Dia membuka mulutnya dan menggigitnya, dan aliran energi yang hangat dengan cepat meledak di wilayah Dantiannya. Tubuhnya terasa seperti terbakar, dan dia mengetuk tanah dengan keras. Kecepatannya meningkat dengan pesat!
“MENGAUM!”
Gerakan kesepuluh!
Sekelompok orang Aula Kelas Satu menatapnya dari atas ketika mereka menyadari bahwa peningkatan eksplosif dalam momentumnya melampaui kecepatan yang mereka harapkan. Dia melompat ke atap dari toko-toko di jalan, dan dia melakukannya dengan sangat cepat sehingga ritme mereka menjadi kacau.
Orang-orang di depan hanya punya waktu untuk mengangkat perisai mereka dan mengaktifkan benteng tubuh mereka sebelum pusaran berbentuk naga dengan diameter lebih dari tiga kaki menyerbu ke depan dengan raungan naga yang sekeras sambaran petir.
Ledakan!
Sebuah pemandangan yang mengejutkan hati orang-orang muncul.
Perisai dari lusinan anggota Aula Kelas Satu besar dengan tulang kokoh tampak seperti disambar bintang pagi.
Bang! BANG!
Perisai itu langsung hancur, dan orang-orang yang memegangnya tampak seperti ditabrak kereta api. Mereka batuk darah dan terbang secara horizontal ke kerumunan di belakang mereka. Banyak ubin pecah di bawah mereka, dan bangunan-bangunan runtuh, yang mengakibatkan mereka jatuh ke toko-toko.
Adapun Happy, dia praktis tidak berhenti. Setelah dia melemparkan pukulan, dia menyerbu ke barisan anggota Aula Kelas Satu secepat angin. Angin yang dihasilkan telapak tangannya menimbulkan kekacauan, dan meskipun elit Aula Kelas Satu di sekitarnya sering menyerang, kekuatan serangan mereka segera melemah secara drastis oleh pusaran kuat di sekitar Happy. Kekuatan yang tersisa kemudian tidak cukup untuk memberikan segala jenis kerusakan pada Happy, yang telah mengaktifkan Golden Bell Cocoon.
Bang! Bang!
Ledakan! Gemuruh!
Para pemain di restoran-restoran di jalan-jalan di daerah itu merasa seperti sedang menonton film. Ada banyak orang yang dirobohkan dari gedung seperti peluru meriam atau terlempar ke toko-toko terdekat.
Yang paling mengejutkan orang-orang adalah bahwa orang-orang yang jatuh dari atap memiliki dada cekung. Ketika mereka batuk darah, ada potongan-potongan organ yang hancur dalam darah mereka. Mereka berusaha mati-matian untuk bernafas, tetapi tidak peduli pil obat apa yang mereka coba selamatkan, itu sia-sia.

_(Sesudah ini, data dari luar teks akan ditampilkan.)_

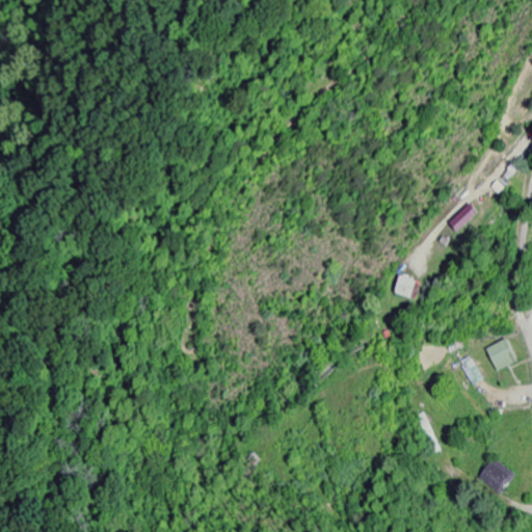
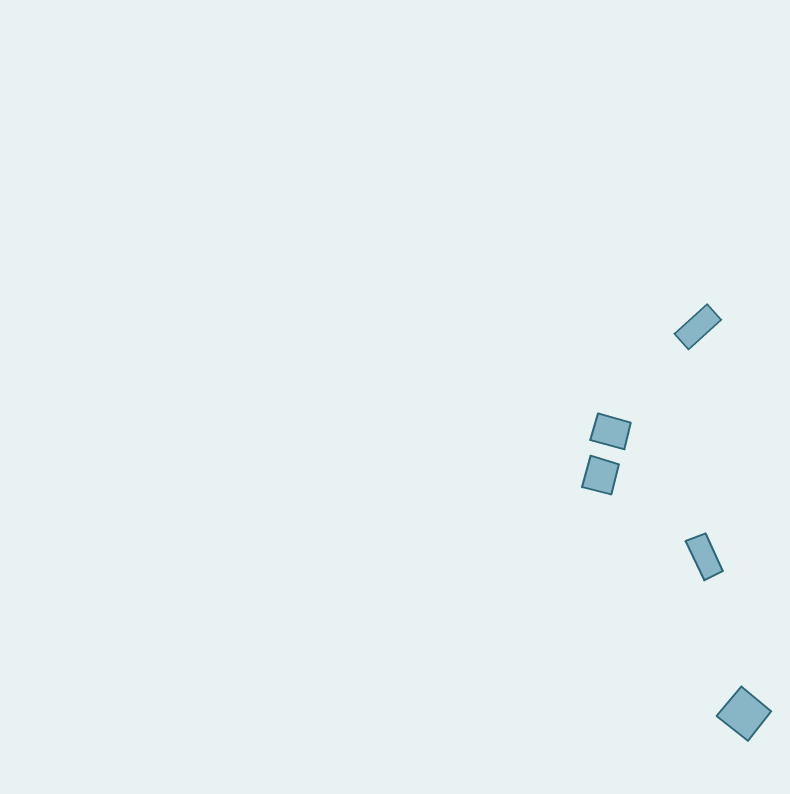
building: none -> [582,456,619,495]
building: [484,339,516,371] -> none

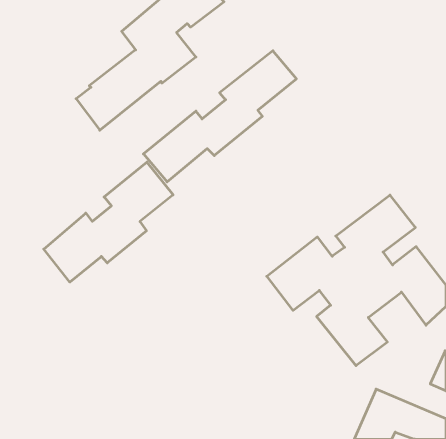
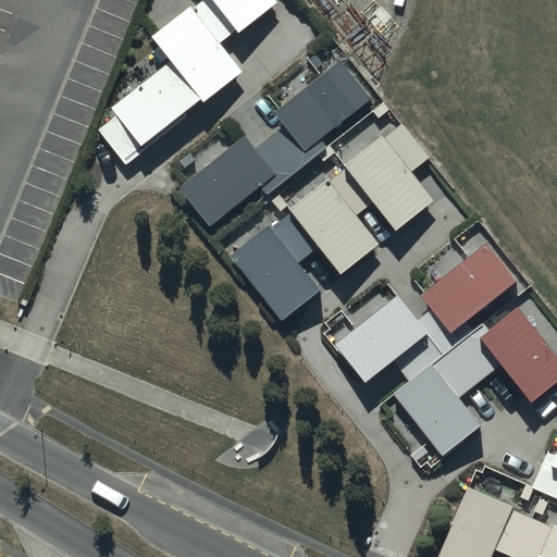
building: none -> [230,119,435,321]
building: [44,162,173,282] -> none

Sementara Happy berjuang melewati musuh, momentumnya semakin kuat! Dia melemparkan satu serangan tepat demi satu, dan mereka secepat kilat. Auman naga yang sering muncul di kerumunan juga.
Seolah-olah kekuatan yang menakjubkan telah membuka jalan dalam hiruk-pikuk, dan frekuensi di mana raungan muncul menjadi lebih cepat dan lebih cepat! Hampir dalam waktu singkat, pusaran berbentuk naga yang mengelilingi lengan Happy memperoleh bentuk naga yang jelas di depannya!
Pemain yang tak terhitung jumlahnya kehilangan pandangan terhadap tubuh Happy. Mereka hanya bisa melihat naga kuning besar yang terus maju ke depan. Orang-orang dari Aula Kelas Satu jatuh satu demi satu di depannya. Mereka semua tersapu dalam kelompok.
Happy melewati musuh-musuhnya seolah-olah mereka adalah ranting. Ke mana pun dia lewat, dia mendorong semua orang ke samping dan membuat mereka berhamburan!